## Task objective
Print every record exactly, omitting none.

## Entries taken from a collection
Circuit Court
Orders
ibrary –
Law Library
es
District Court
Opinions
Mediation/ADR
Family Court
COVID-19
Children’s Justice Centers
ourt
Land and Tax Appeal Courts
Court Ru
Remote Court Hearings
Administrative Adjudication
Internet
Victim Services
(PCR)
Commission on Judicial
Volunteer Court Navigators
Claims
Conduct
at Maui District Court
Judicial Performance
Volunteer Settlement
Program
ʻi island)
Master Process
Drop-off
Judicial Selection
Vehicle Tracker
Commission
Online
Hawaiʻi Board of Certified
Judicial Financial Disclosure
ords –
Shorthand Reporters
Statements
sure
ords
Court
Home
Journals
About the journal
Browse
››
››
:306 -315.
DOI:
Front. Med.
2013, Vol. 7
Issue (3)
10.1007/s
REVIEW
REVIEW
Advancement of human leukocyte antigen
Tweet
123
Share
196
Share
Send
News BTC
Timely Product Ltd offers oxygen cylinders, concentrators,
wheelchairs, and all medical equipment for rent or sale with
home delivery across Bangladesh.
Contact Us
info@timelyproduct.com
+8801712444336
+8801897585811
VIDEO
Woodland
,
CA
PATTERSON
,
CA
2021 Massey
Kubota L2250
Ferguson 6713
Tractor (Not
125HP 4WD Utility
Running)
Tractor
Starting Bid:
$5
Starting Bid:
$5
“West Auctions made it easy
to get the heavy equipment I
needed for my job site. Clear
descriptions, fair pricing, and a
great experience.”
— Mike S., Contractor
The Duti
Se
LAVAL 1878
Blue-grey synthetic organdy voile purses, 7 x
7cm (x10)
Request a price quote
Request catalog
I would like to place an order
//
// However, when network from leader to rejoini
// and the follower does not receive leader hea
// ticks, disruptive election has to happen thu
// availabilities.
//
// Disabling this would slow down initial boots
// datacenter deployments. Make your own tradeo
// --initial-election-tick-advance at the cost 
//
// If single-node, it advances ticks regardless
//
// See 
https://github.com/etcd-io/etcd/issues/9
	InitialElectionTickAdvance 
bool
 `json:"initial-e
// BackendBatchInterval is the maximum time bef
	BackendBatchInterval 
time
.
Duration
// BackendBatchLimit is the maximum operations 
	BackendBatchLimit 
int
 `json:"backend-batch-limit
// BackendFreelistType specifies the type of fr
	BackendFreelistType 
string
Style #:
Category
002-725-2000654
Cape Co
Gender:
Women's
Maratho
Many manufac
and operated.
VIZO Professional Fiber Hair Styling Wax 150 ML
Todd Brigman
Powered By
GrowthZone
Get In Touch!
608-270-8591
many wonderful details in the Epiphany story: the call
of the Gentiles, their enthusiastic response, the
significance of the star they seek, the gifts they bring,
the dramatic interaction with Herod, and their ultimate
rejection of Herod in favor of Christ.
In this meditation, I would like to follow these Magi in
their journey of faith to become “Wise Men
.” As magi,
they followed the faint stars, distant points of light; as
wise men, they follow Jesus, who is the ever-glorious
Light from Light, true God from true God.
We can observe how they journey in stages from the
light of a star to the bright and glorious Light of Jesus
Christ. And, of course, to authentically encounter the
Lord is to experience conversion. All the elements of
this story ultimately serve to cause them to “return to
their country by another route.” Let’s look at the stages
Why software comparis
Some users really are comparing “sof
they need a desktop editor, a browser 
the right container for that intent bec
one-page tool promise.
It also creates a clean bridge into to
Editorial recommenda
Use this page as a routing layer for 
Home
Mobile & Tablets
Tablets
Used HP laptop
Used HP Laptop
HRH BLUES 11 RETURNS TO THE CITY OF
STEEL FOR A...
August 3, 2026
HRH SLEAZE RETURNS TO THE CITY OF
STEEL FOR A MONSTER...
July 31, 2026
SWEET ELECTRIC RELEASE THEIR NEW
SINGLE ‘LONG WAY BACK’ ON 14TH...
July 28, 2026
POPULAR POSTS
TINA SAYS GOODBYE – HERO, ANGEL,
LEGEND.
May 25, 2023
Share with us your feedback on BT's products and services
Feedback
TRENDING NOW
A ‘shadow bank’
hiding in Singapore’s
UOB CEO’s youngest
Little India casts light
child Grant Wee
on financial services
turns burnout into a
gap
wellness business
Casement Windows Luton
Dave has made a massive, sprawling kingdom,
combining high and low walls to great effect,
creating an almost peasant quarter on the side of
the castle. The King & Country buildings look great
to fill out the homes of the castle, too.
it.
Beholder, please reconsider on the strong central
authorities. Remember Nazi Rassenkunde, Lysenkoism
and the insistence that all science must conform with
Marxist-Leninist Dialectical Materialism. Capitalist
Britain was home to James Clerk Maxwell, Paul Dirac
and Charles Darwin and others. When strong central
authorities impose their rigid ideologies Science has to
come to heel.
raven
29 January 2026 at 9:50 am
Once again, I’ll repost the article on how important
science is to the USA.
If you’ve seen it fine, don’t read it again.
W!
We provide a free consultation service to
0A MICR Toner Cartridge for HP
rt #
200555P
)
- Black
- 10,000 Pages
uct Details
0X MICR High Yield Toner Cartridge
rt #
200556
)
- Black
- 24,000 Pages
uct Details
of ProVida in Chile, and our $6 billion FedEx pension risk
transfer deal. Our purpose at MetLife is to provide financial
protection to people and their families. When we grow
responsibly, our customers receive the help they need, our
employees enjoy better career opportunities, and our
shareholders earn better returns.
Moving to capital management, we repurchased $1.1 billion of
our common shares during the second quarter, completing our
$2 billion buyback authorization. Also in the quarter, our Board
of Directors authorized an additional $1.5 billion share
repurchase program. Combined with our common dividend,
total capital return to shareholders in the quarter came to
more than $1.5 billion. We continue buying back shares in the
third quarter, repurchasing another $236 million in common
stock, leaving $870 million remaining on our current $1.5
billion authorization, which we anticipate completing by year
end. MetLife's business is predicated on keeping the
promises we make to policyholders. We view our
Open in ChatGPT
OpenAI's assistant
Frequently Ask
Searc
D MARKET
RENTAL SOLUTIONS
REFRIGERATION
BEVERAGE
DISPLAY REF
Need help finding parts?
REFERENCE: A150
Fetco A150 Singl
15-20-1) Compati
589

## Worked solution
Circuit Court
Orders
ibrary –
Law Library
es
District Court
Opinions
Mediation/ADR
Family Court
COVID-19
Children’s Justice Centers
ourt
Land and Tax Appeal Courts
Court Ru
Remote Court Hearings
Administrative Adjudication
Internet
Victim Services
(PCR)
Commission on Judicial
Volunteer Court Navigators
Claims
Conduct
at Maui District Court
Judicial Performance
Volunteer Settlement
Program
ʻi island)
Master Process
Drop-off
Judicial Selection
Vehicle Tracker
Commission
Online
Hawaiʻi Board of Certified
Judicial Financial Disclosure
ords –
Shorthand Reporters
Statements
sure
ords
Court
Home
Journals
About the journal
Browse
››
››
:306 -315.
DOI:
Front. Med.
2013, Vol. 7
Issue (3)
10.1007/s
REVIEW
REVIEW
Advancement of human leukocyte antigen
Tweet
123
Share
196
Share
Send
News BTC
Timely Product Ltd offers oxygen cylinders, concentrators,
wheelchairs, and all medical equipment for rent or sale with
home delivery across Bangladesh.
Contact Us
info@timelyproduct.com
+8801712444336
+8801897585811
VIDEO
Woodland
,
CA
PATTERSON
,
CA
2021 Massey
Kubota L2250
Ferguson 6713
Tractor (Not
125HP 4WD Utility
Running)
Tractor
Starting Bid:
$5
Starting Bid:
$5
“West Auctions made it easy
to get the heavy equipment I
needed for my job site. Clear
descriptions, fair pricing, and a
great experience.”
— Mike S., Contractor
The Duti
Se
LAVAL 1878
Blue-grey synthetic organdy voile purses, 7 x
7cm (x10)
Request a price quote
Request catalog
I would like to place an order
//
// However, when network from leader to rejoini
// and the follower does not receive leader hea
// ticks, disruptive election has to happen thu
// availabilities.
//
// Disabling this would slow down initial boots
// datacenter deployments. Make your own tradeo
// --initial-election-tick-advance at the cost 
//
// If single-node, it advances ticks regardless
//
// See 
https://github.com/etcd-io/etcd/issues/9
	InitialElectionTickAdvance 
bool
 `json:"initial-e
// BackendBatchInterval is the maximum time bef
	BackendBatchInterval 
time
.
Duration
// BackendBatchLimit is the maximum operations 
	BackendBatchLimit 
int
 `json:"backend-batch-limit
// BackendFreelistType specifies the type of fr
	BackendFreelistType 
string
Style #:
Category
002-725-2000654
Cape Co
Gender:
Women's
Maratho
Many manufac
and operated.
VIZO Professional Fiber Hair Styling Wax 150 ML
Todd Brigman
Powered By
GrowthZone
Get In Touch!
608-270-8591
many wonderful details in the Epiphany story: the call
of the Gentiles, their enthusiastic response, the
significance of the star they seek, the gifts they bring,
the dramatic interaction with Herod, and their ultimate
rejection of Herod in favor of Christ.
In this meditation, I would like to follow these Magi in
their journey of faith to become “Wise Men
.” As magi,
they followed the faint stars, distant points of light; as
wise men, they follow Jesus, who is the ever-glorious
Light from Light, true God from true God.
We can observe how they journey in stages from the
light of a star to the bright and glorious Light of Jesus
Christ. And, of course, to authentically encounter the
Lord is to experience conversion. All the elements of
this story ultimately serve to cause them to “return to
their country by another route.” Let’s look at the stages
Why software comparis
Some users really are comparing “sof
they need a desktop editor, a browser 
the right container for that intent bec
one-page tool promise.
It also creates a clean bridge into to
Editorial recommenda
Use this page as a routing layer for 
Home
Mobile & Tablets
Tablets
Used HP laptop
Used HP Laptop
HRH BLUES 11 RETURNS TO THE CITY OF
STEEL FOR A...
August 3, 2026
HRH SLEAZE RETURNS TO THE CITY OF
STEEL FOR A MONSTER...
July 31, 2026
SWEET ELECTRIC RELEASE THEIR NEW
SINGLE ‘LONG WAY BACK’ ON 14TH...
July 28, 2026
POPULAR POSTS
TINA SAYS GOODBYE – HERO, ANGEL,
LEGEND.
May 25, 2023
Share with us your feedback on BT's products and services
Feedback
TRENDING NOW
A ‘shadow bank’
hiding in Singapore’s
UOB CEO’s youngest
Little India casts light
child Grant Wee
on financial services
turns burnout into a
gap
wellness business
Casement Windows Luton
Dave has made a massive, sprawling kingdom,
combining high and low walls to great effect,
creating an almost peasant quarter on the side of
the castle. The King & Country buildings look great
to fill out the homes of the castle, too.
it.
Beholder, please reconsider on the strong central
authorities. Remember Nazi Rassenkunde, Lysenkoism
and the insistence that all science must conform with
Marxist-Leninist Dialectical Materialism. Capitalist
Britain was home to James Clerk Maxwell, Paul Dirac
and Charles Darwin and others. When strong central
authorities impose their rigid ideologies Science has to
come to heel.
raven
29 January 2026 at 9:50 am
Once again, I’ll repost the article on how important
science is to the USA.
If you’ve seen it fine, don’t read it again.
W!
We provide a free consultation service to
0A MICR Toner Cartridge for HP
rt #
200555P
)
- Black
- 10,000 Pages
uct Details
0X MICR High Yield Toner Cartridge
rt #
200556
)
- Black
- 24,000 Pages
uct Details
of ProVida in Chile, and our $6 billion FedEx pension risk
transfer deal. Our purpose at MetLife is to provide financial
protection to people and their families. When we grow
responsibly, our customers receive the help they need, our
employees enjoy better career opportunities, and our
shareholders earn better returns.
Moving to capital management, we repurchased $1.1 billion of
our common shares during the second quarter, completing our
$2 billion buyback authorization. Also in the quarter, our Board
of Directors authorized an additional $1.5 billion share
repurchase program. Combined with our common dividend,
total capital return to shareholders in the quarter came to
more than $1.5 billion. We continue buying back shares in the
third quarter, repurchasing another $236 million in common
stock, leaving $870 million remaining on our current $1.5
billion authorization, which we anticipate completing by year
end. MetLife's business is predicated on keeping the
promises we make to policyholders. We view our
Open in ChatGPT
OpenAI's assistant
Frequently Ask
Searc
D MARKET
RENTAL SOLUTIONS
REFRIGERATION
BEVERAGE
DISPLAY REF
Need help finding parts?
REFERENCE: A150
Fetco A150 Singl
15-20-1) Compati
589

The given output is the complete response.